EXERCISE INPUT »
==*==

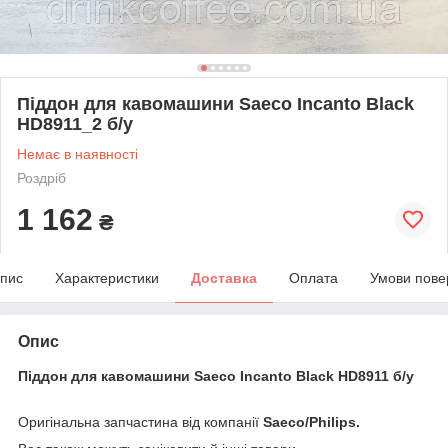
Піддон для кавомашини Saeco Incanto Black
HD8911_2 б/у
Немає в наявності
Роздріб
1 162
₴
пис
Характеристики
Доставка
Оплата
Умови пове
Опис
Піддон для кавомашини Saeco Incanto Black HD8911 б/у
Оригінальна запчастина від компанії
Saeco/Philips.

==*==

Read each line of the material, and wherever the word "Saeco" turns up, copy that line.

Піддон для кавомашини Saeco Incanto Black
Піддон для кавомашини Saeco Incanto Black HD8911 б/у
Saeco/Philips.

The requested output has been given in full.